Malingering and All That
Full course description
This course will deal with illness fabrication (faking bad) and illness denial (faking good) in forensic contexts. It will look into phenomena of fantasy proneness and related concepts such as pseudologia fantastica and supernormality. Also, attention will be given to defendants or claimants who feign conditions such as Post Traumatic Stress Disorder (PTSD), psychosis, and memory disorders. The psychometric detection of feigning is also relevant and therefore included in this topic.
Experts are not considered to be very skilled at detecting malingered symptoms, although they often think that they are. To fully grasp the problems that surround the issue of detecting faking good and faking bad, one has to understand the whole idea of signal detection and how there exists a tradeoff between sensitivity (fakers) and false positives (classifying honest people as fakers). It’s only when students have become fully familiar with this way of thinking that they are able to critically evaluate techniques and tests used to screen for faking. This psychometric approach is strongly advocated in the current course, and students will gain hands-on experience with a number of detection methods.

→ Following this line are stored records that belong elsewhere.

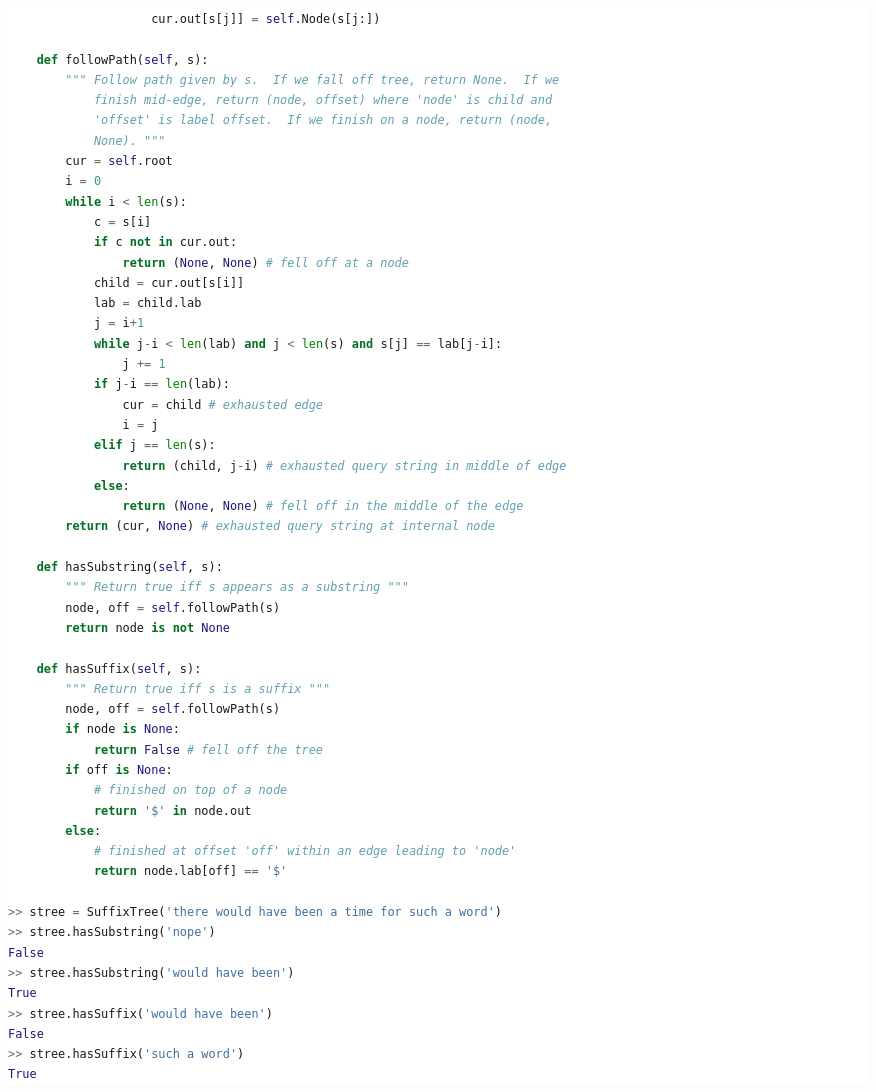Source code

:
 ```python
                    cur.out[s[j]] = self.Node(s[j:])
    
    def followPath(self, s):
        """ Follow path given by s.  If we fall off tree, return None.  If we
            finish mid-edge, return (node, offset) where 'node' is child and
            'offset' is label offset.  If we finish on a node, return (node,
            None). """
        cur = self.root
        i = 0
        while i < len(s):
            c = s[i]
            if c not in cur.out:
                return (None, None) # fell off at a node
            child = cur.out[s[i]]
            lab = child.lab
            j = i+1
            while j-i < len(lab) and j < len(s) and s[j] == lab[j-i]:
                j += 1
            if j-i == len(lab):
                cur = child # exhausted edge
                i = j
            elif j == len(s):
                return (child, j-i) # exhausted query string in middle of edge
            else:
                return (None, None) # fell off in the middle of the edge
        return (cur, None) # exhausted query string at internal node
    
    def hasSubstring(self, s):
        """ Return true iff s appears as a substring """
        node, off = self.followPath(s)
        return node is not None
    
    def hasSuffix(self, s):
        """ Return true iff s is a suffix """
        node, off = self.followPath(s)
        if node is None:
            return False # fell off the tree
        if off is None:
            # finished on top of a node
            return '$' in node.out
        else:
            # finished at offset 'off' within an edge leading to 'node'
            return node.lab[off] == '$'

>> stree = SuffixTree('there would have been a time for such a word')
>> stree.hasSubstring('nope')
False
>> stree.hasSubstring('would have been')
True
>> stree.hasSuffix('would have been')
False
>> stree.hasSuffix('such a word')
True
```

At the end of this course, students:
- are able to explain the key concepts of response bias, faking good, faking bad, malingering, feigning, factitious disorder, and supernormality, and how they relate to relevant sections from the DSM;
- are able to explain the rationale behind widely used symptom validity tests, specifically over-reporting tests and task tapping into underperformance;
- are able to apply these tests, score them, and summarize the results;
- are able to present the results in the form of a patient vignette/grand round.